King's College London
Exhibitions & Conferences
Ploughing the sea: Latin America observed

A Scotsman in Darien

Engraved plate depicting a female using the arrow from a bow and arrow to let blood from another female seated beneath a palm tree with her feet in a stream. With a dwelling and palm tree in the background.Indigenous methods of bloodletting as a medical practice.Lionel Wafer (d 1705), about whose early life very little is known, spent his boyhood in Scotland and Ireland. He had worked in the 1670s as a surgeon’s assistant on an East India Company vessel, although it is not clear when or how he acquired medical qualifications.

In 1680, a year after visiting Jamaica, he met the buccaneer and thrice global circumnavigator William Dampier (1651-1715) and with him and over 300 other privateers, sailed to the Isthmus of Darien in order to raid the town of Panama (which had been rebuilt in a different location following its seizure by Sir Henry Morgan ten years earlier).

Following a not unusual disagreement among the band, Wafer and 52 companions decided to defect from the others, who had sailed to Chile in search of fortune, and to return to Darien. During their march overland, an injury and the theft by a slave of his possessions left Wafer marooned among the Indians.

Because of this accidental encounter Wafer included some observations of Indians which are apparently still valuable to contemporary anthropologists, among which is his description of indigenous methods of bloodletting as a medical practice, as depicted in this illustration. He demonstrated a method of phlebotomy which was comparatively less painful than the use of an arrow.

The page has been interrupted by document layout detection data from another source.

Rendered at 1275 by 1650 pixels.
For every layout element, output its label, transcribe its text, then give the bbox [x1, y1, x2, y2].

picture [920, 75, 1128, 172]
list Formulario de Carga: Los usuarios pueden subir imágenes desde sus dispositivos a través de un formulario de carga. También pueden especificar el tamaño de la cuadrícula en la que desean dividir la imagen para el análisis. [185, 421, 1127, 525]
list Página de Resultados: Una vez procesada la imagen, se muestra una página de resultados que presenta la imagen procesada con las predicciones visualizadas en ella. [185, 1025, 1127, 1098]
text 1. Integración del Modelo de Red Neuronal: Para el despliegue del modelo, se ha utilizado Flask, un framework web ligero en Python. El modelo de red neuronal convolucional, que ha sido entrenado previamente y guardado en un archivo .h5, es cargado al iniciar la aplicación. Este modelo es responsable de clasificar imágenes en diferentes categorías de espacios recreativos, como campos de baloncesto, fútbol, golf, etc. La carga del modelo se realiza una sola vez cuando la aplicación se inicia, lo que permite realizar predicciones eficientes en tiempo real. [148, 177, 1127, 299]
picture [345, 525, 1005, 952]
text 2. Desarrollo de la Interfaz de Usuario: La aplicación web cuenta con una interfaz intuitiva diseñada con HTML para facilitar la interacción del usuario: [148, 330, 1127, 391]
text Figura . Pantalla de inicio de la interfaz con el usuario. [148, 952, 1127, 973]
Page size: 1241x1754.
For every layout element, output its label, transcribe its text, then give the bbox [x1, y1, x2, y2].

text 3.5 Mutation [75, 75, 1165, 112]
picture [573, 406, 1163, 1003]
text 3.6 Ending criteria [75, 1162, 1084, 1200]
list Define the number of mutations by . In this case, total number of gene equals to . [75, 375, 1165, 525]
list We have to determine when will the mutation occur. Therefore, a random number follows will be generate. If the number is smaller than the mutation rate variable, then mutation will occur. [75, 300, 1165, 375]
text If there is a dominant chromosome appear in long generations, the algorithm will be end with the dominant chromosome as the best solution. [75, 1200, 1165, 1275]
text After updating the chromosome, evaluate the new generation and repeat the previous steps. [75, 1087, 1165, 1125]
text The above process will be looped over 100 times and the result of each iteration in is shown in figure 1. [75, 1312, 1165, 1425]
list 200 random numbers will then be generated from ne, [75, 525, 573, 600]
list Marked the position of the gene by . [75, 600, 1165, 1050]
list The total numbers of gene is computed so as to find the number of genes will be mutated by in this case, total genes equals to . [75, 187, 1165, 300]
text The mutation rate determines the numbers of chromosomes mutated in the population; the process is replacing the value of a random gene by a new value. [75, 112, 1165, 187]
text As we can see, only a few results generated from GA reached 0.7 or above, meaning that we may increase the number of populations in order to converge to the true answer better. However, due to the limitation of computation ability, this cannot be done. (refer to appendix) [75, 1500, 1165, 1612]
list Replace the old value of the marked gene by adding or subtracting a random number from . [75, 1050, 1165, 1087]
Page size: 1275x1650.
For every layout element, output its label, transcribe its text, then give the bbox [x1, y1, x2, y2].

Wafer’s advice was sought by the Darien Company, which had the task of planning and securing the projected Scottish colonisation of Darien in 1698, a colonisation which it was hoped would be the prelude to the collapse of Spanish power in the hemisphere.

Although this scheme failed spectacularly, the War of the Spanish Succession (1701-13) in effect hastened the decline of Spain as an imperial power. The offer of compensation from the English Treasury for those who had speculated on the failed scheme was one of the incentives for the Union of England and Scotland in 1707.